* [Task goal]:
Return every line of text from all of the data below, character for character and in the same order, leaving out the pictures.

________________

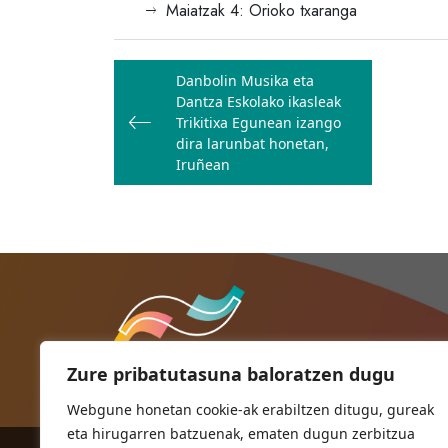
Maiatzak 4: Orioko txaranga
Bidalketetan
Danbolin Musika eta
zehar
Dantza Eskolako ikasleak
nabigatu
Trikitixa Egunean izango
dira larunbat honetan,
Iruñean
Zure pribatutasuna baloratzen dugu
Webgune honetan cookie-ak erabiltzen ditugu, gureak
eta hirugarren batzuenak, ematen dugun zerbitzua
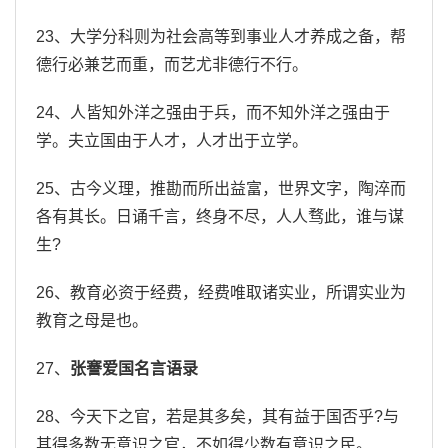
23、大学分科则为社会高等到事业人才养成之备，帮
德行必兼艺而重，而艺尤非德行不行。
24、人皆知外洋之强由于兵，而不知外洋之强由于
学。夫立国由于人才，人才出于立学。
25、古今义理，推勘而所出益富，世界文字，陶淬而
各有其长。日诵千言，终身不尽，人人骛此，谁与谋
生?
26、教育必资于经费，经费唯取诸实业，所谓实业为
教育之母是也。
27、
张謇爱国名言语录
28、今天下之官，若是其多矣，其有益于国否乎?与
其得多数无意识之官，不如得少数有意识之民。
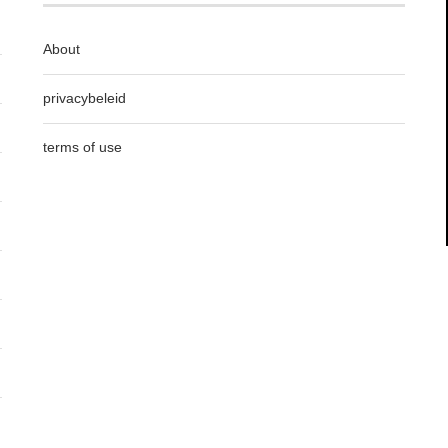
About
privacybeleid
terms of use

________________

* [Result]:
Maiatzak 4: Orioko txaranga
Bidalketetan
Danbolin Musika eta
zehar
Dantza Eskolako ikasleak
nabigatu
Trikitixa Egunean izango
dira larunbat honetan,
Iruñean
Zure pribatutasuna baloratzen dugu
Webgune honetan cookie-ak erabiltzen ditugu, gureak
eta hirugarren batzuenak, ematen dugun zerbitzua
23、大学分科则为社会高等到事业人才养成之备，帮
德行必兼艺而重，而艺尤非德行不行。
24、人皆知外洋之强由于兵，而不知外洋之强由于
学。夫立国由于人才，人才出于立学。
25、古今义理，推勘而所出益富，世界文字，陶淬而
各有其长。日诵千言，终身不尽，人人骛此，谁与谋
生?
26、教育必资于经费，经费唯取诸实业，所谓实业为
教育之母是也。
27、
张謇爱国名言语录
28、今天下之官，若是其多矣，其有益于国否乎?与
其得多数无意识之官，不如得少数有意识之民。
About
privacybeleid
terms of use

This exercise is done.